- [What the task requires]: Please return the full listing word for word, leaving out any pictures.

- [The input]:
== Segment start ==

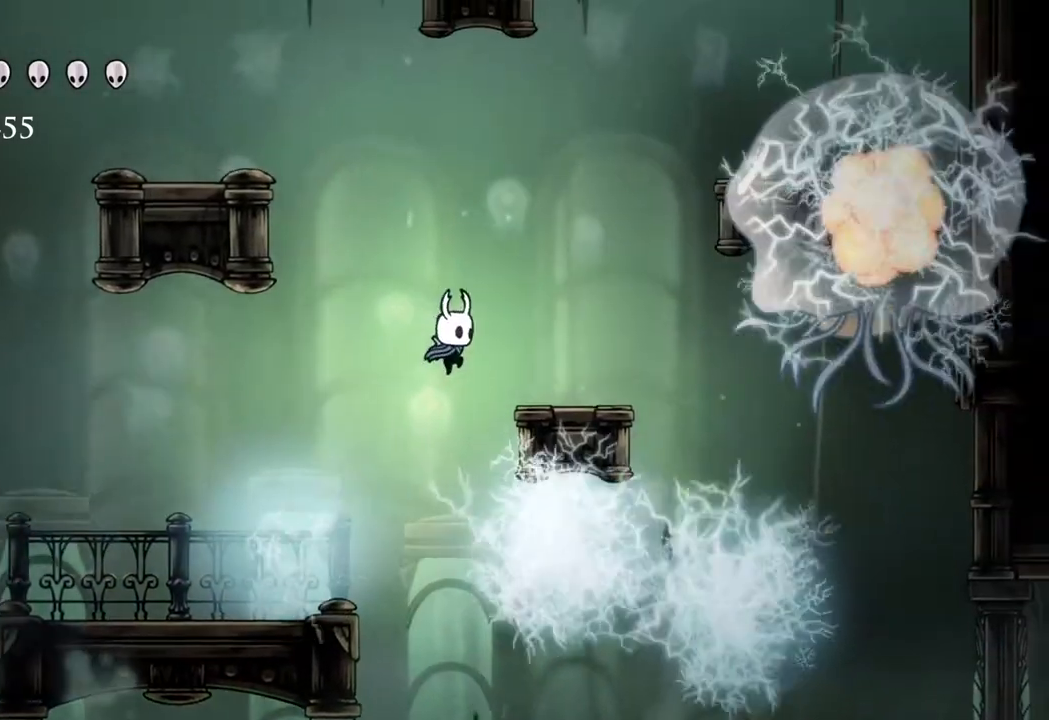
{"buttons": [], "left_stick": "right", "right_stick": "center", "events": [[150, "A", "up"]]}
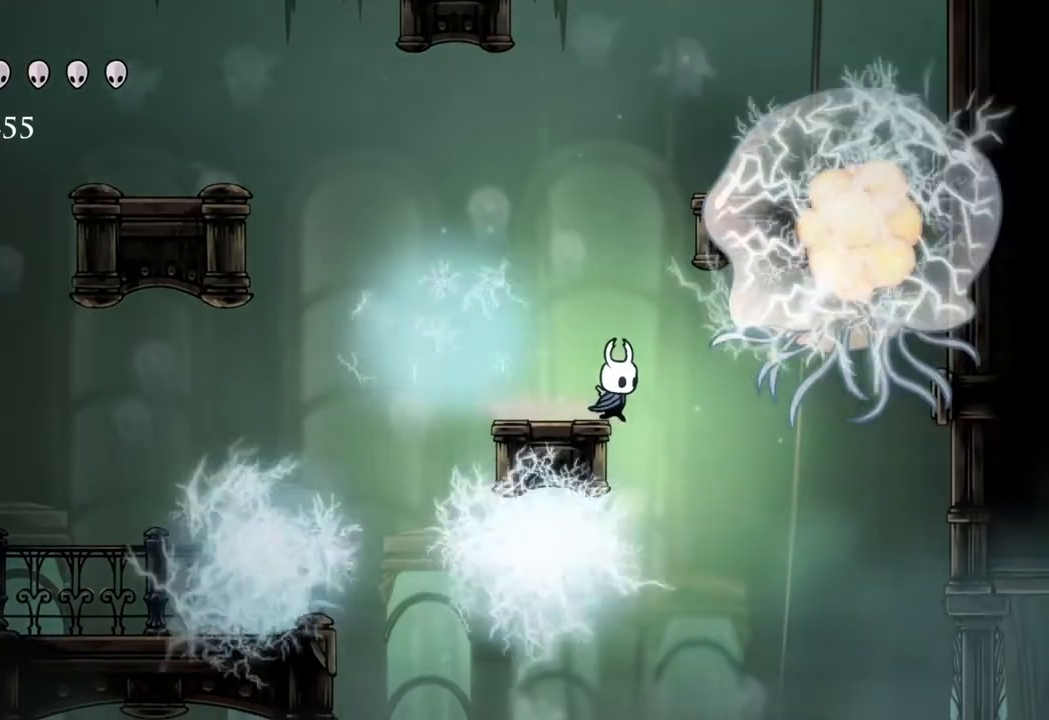
{"buttons": [], "left_stick": "center", "right_stick": "center", "events": [[483, "left_stick", "center"]]}
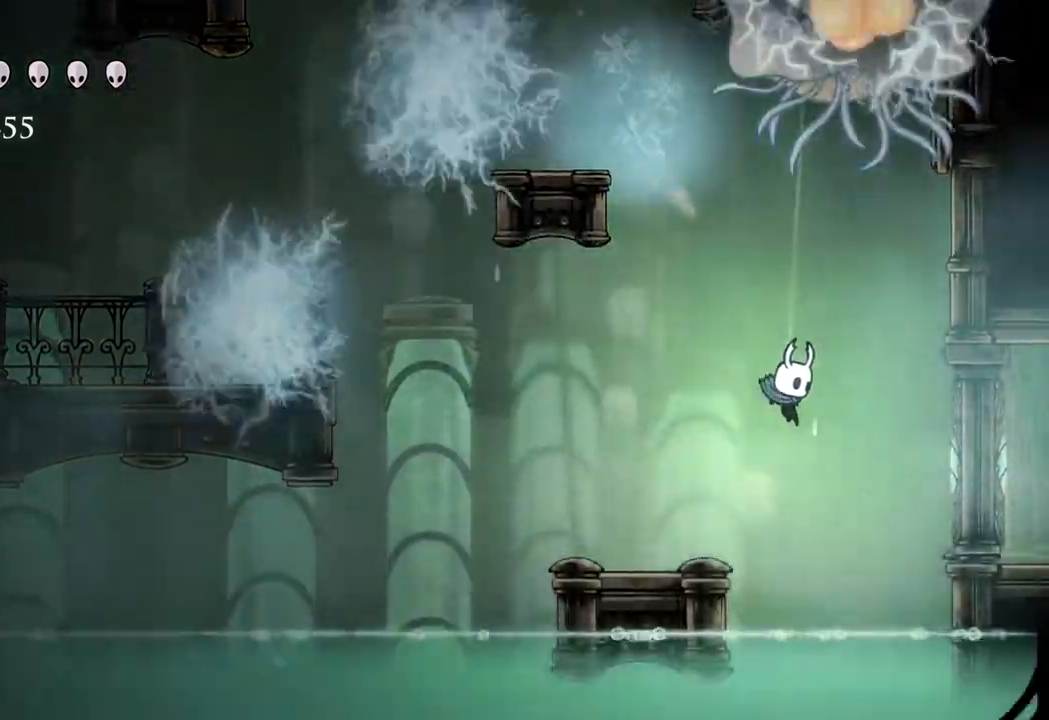
{"buttons": [], "left_stick": "up", "right_stick": "center", "events": [[183, "left_stick", "up-right"], [283, "left_stick", "up"]]}
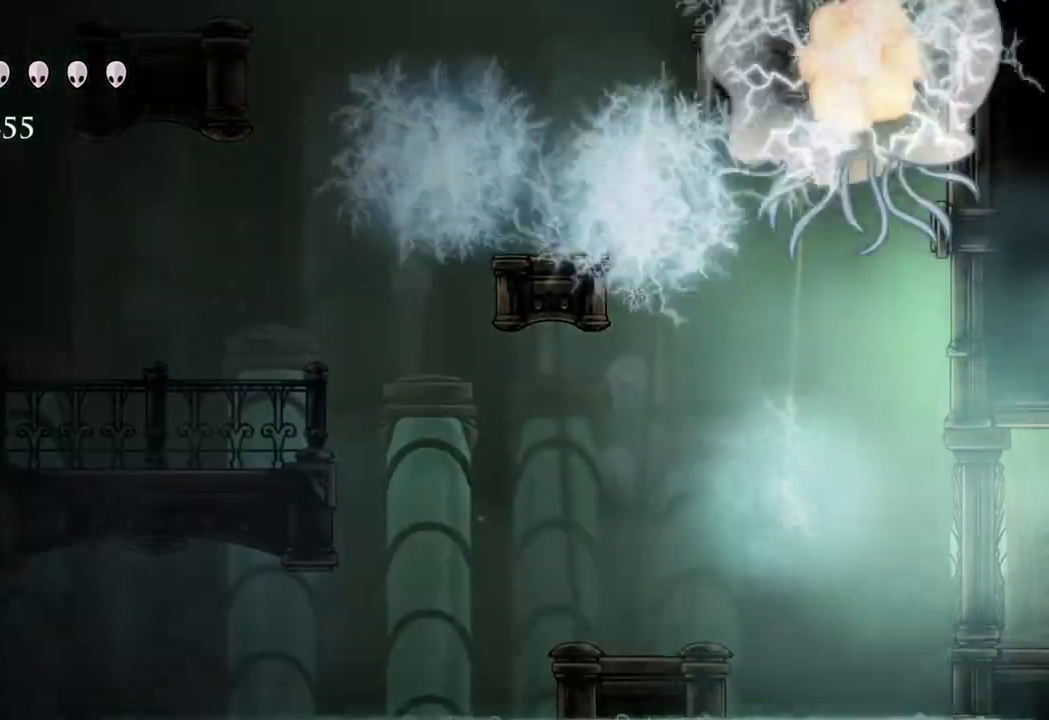
{"buttons": [], "left_stick": "left", "right_stick": "center", "events": [[50, "left_stick", "center"], [200, "left_stick", "up"], [300, "left_stick", "center"], [483, "left_stick", "left"]]}
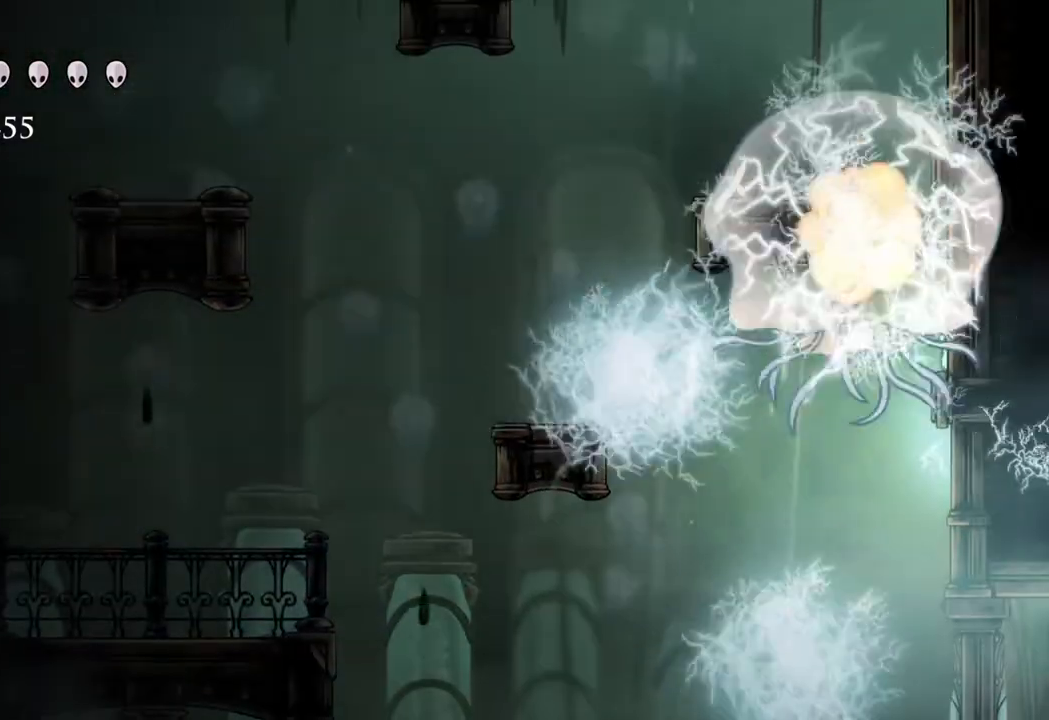
{"buttons": [], "left_stick": "center", "right_stick": "center", "events": [[117, "left_stick", "center"], [383, "left_stick", "down"], [500, "left_stick", "center"]]}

== Segment end ==

- [Response area]:
{"buttons": [], "left_stick": "right", "right_stick": "center", "events": [[150, "A", "up"]]}
{"buttons": [], "left_stick": "center", "right_stick": "center", "events": [[483, "left_stick", "center"]]}
{"buttons": [], "left_stick": "up", "right_stick": "center", "events": [[183, "left_stick", "up-right"], [283, "left_stick", "up"]]}
{"buttons": [], "left_stick": "left", "right_stick": "center", "events": [[50, "left_stick", "center"], [200, "left_stick", "up"], [300, "left_stick", "center"], [483, "left_stick", "left"]]}
{"buttons": [], "left_stick": "center", "right_stick": "center", "events": [[117, "left_stick", "center"], [383, "left_stick", "down"], [500, "left_stick", "center"]]}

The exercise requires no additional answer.